Marie’s choreographic works have been presented at Harlem Stage, MASS MoCA, Lincoln Center, Movement Research at Judson Church, Joe’s Pub, Green Space, Chelsea Factory, Ailey CitiGroup Theater, Arts on Site, Target Margin Theater, TOPAZ Arts, Queensboro Dance Festival, Bethany Arts Community, Smush Gallery, and Reeds Arboretum. Internationally, her work has been presented at SAVVY Contemporary in Berlin and UGNAYAN virtual Philippines festival. In June 2025 she will be conducting immersive research in Siquijor, Philippines and presenting her solo work sunod at Fete de la Musique PH Siquijor.

But as Marie and her collaborators let their bodies sing, we were there:  together, in our imagined memory.
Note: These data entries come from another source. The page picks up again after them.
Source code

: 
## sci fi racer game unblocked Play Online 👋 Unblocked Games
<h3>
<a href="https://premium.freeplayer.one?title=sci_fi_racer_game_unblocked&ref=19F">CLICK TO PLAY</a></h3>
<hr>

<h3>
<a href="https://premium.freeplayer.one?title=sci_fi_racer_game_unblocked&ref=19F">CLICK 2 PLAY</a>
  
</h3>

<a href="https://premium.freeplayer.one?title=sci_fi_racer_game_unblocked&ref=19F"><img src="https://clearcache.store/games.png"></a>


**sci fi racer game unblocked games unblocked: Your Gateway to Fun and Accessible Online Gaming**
—Luna Beller-Tadiar, THE AMP

artist statement

My practice as a choreographer, performance maker, performer, and educator is rooted in radical empathy and sustainable revolutionary futures. As an immigrant who lived in four countries before age 6, I yearned for belonging. My work grounds the displaced, colonized brown Filipina body in her journey of finding home in response to forces that remove the body from her homelands, or spirit from her body. My work erupts the body as a site of liberation through re-turning to our waters, our spirit, and each other. It is in dialogue with my ancestors’ rituals that had no differentiation between Spirit/Life/Eroticism, Dance/Song/Ceremony, and One/Other.

I investigate the fascial maps of how ancestry lives within the body and how Spirit integrates amongst the physical world through interdisciplinary and expansive performance. I practice deep listening to site, objects, relationships, the nonverbal and invisible, to uncover choreography, sound, story, and installation. I am inspired by inherently interdisciplinary pre-colonial Filipinx themes such as kapwa (“I and the Other are One”), animist spirituality, and babaylans who heal through their connection with a diwata (“spirit”). Profound influences include fascial pilates work with elders in managing chronic pain; traditions of my Batangenyan and Ilonggo families; and performing in the Bill T. Jones/Arnie Zane Company (2018-2024). 

My work seeks to be a platform for diasporic folx to see their selves and stories reflected and bridged across differences. My commitment to conflict resolution and buoyant one-to-one relationships, thus healthy community bonds, are testaments to how I re-imagine and act towards a just and sovereign horizon. Through making the invisible seen, I seek to be a channel for my ancestors whose sacrifice fuels me to physicalize their accumulated visions into existence.